'Where's thi fiddle?'
said Betty. But, as soon as Thwittler yerd th' fiddle name't, he gav a
sort of wild skrike, an' crope lower down into bed."
"Well, well," said the old woman, laughing, and laying her knitting
down, "aw never yerd sich a tale i' my life."
"Stop, Nanny," said Skedlock, "yo'st yer it out, now."
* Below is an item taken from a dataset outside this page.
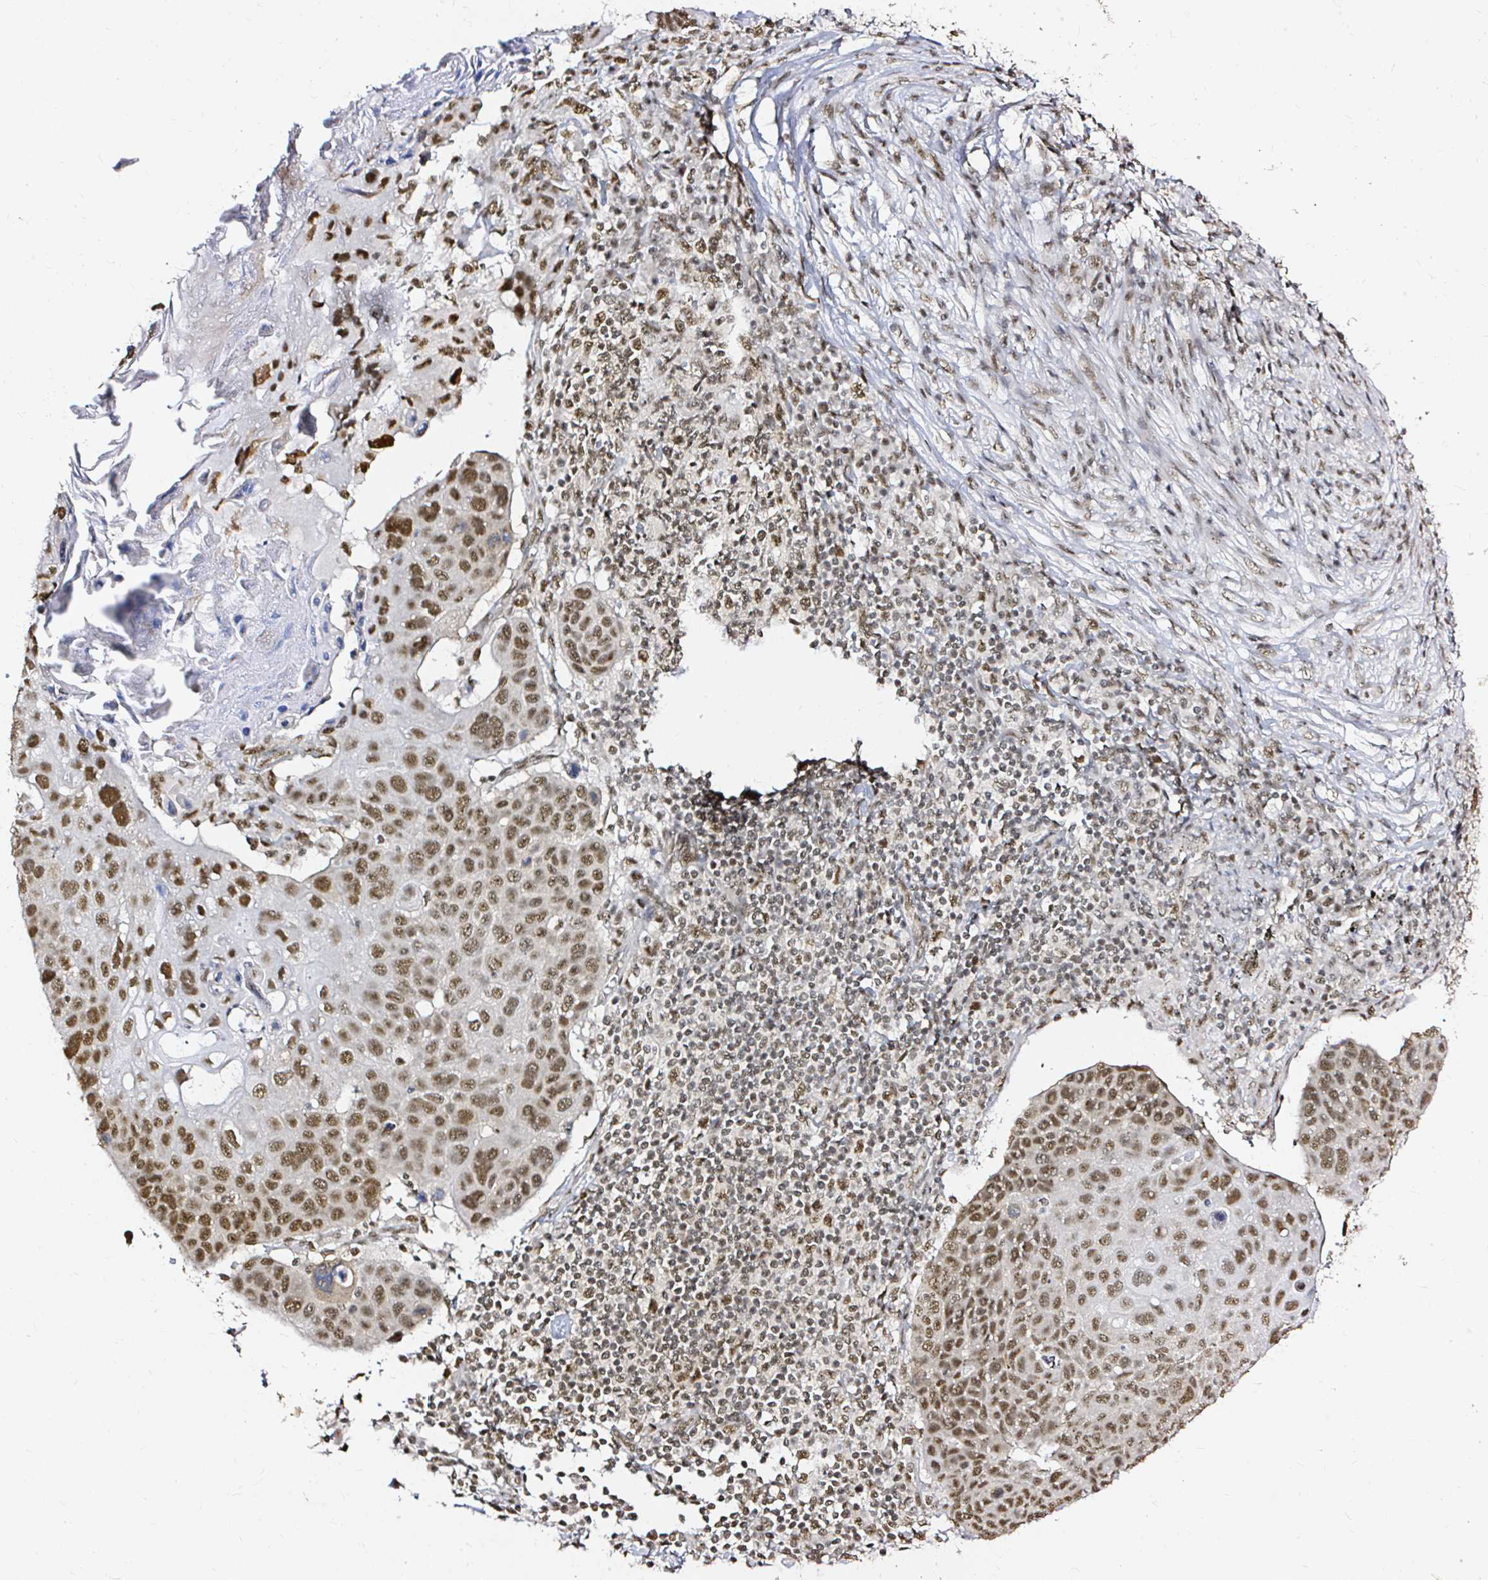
{"staining": {"intensity": "strong", "quantity": ">75%", "location": "nuclear"}, "tissue": "lung cancer", "cell_type": "Tumor cells", "image_type": "cancer", "snomed": [{"axis": "morphology", "description": "Squamous cell carcinoma, NOS"}, {"axis": "topography", "description": "Lymph node"}, {"axis": "topography", "description": "Lung"}], "caption": "This is an image of IHC staining of squamous cell carcinoma (lung), which shows strong staining in the nuclear of tumor cells.", "gene": "SNRPC", "patient": {"sex": "male", "age": 61}}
"Well, yo seen, this mak o' wark went on fro week to week, till
everybody geet weary on it; an' at last, th' chapel-wardens summon't a
meetin' to see if they couldn't raise a bit o' daycent music, for
Sundays, beawt o' this trouble. An' they talked back an' forrud about it
a good while. Tum o'th Dingle recommended 'em to have a Jew's harp, an'
some triangles. But Bobby Nooker said, 'That's no church music! Did
onybody ever yer "Th' Owd Hundred," played upov a triangle?' Well, at
last they agreed that th' best way would be to have some sort of a
barrel-organ--one o' thoose that they winden up at th' side, an' then
they play'n o' theirsel, beawt ony fingerin' or blowin'. So they ordert
one made, wi' some favour-ite tunes in--'Burton,' and 'Liddy,' an'
'French,' an' 'Owd York,' an' sich like. Well, it seems that Robin o'
Sceawter's, th' carrier--his feyther went by th' name o' 'Cowd an'
Hungry;' he're a quarryman by trade; a long, hard, brown-looking felley,
wi' e'en like gig-lamps, an' yure as strung as a horse's mane.